Researchers Figen Eğin and Aytuğ Onan have introduced TR-EduVSum, a specialized dataset and framework designed to advance educational video summarization for Turkish-language content. The dataset comprises 82 course videos focused on "Data Structures and Algorithms," accompanied by a substantial collection of 3,281 independent human summaries. This resource addresses a significant gap in non-English AI training data and provides a robust foundation for developing and testing summarization models tailored to Turkic languages.
The core innovation is the AutoMUP (Automatic Meaning Unit Pyramid) framework, which automates the creation of a reliable "gold-standard" summary. Instead of relying on a single human annotator, AutoMUP extracts "meaning units" from all 3,281 summaries, clusters them semantically using embeddings, and statistically models inter-participant agreement. It then constructs a consensus-based summary, weighted by how frequently different participants mentioned key points. This method produces a reproducible benchmark that reflects collective understanding.
In testing, summaries generated by the AutoMUP framework demonstrated high semantic alignment with those produced by state-of-the-art large language models like GPT-5.1 and Flash 2.5. The research, accepted at the SIGTURK 2026 workshop, also includes ablation studies confirming that the consensus weighting and clustering components are critical to the framework's performance.
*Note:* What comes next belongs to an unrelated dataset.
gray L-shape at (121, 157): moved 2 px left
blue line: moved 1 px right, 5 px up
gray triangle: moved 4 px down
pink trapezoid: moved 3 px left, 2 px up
The approach is designed for cost-effective generalization to other Turkic languages, potentially unlocking better AI tools for millions of speakers.
- Dataset includes 82 Turkish educational videos and 3,281 human-written summaries for "Data Structures and Algorithms" courses.
- AutoMUP framework uses embedding clustering and statistical modeling to build consensus-based "gold standard" summaries automatically.
- Resulting summaries show high overlap with outputs from top LLMs like GPT-5.1, validating the method's quality.
Why It Matters
Creates a crucial benchmark for developing and evaluating Turkish-language AI, improving educational tools for a major language family.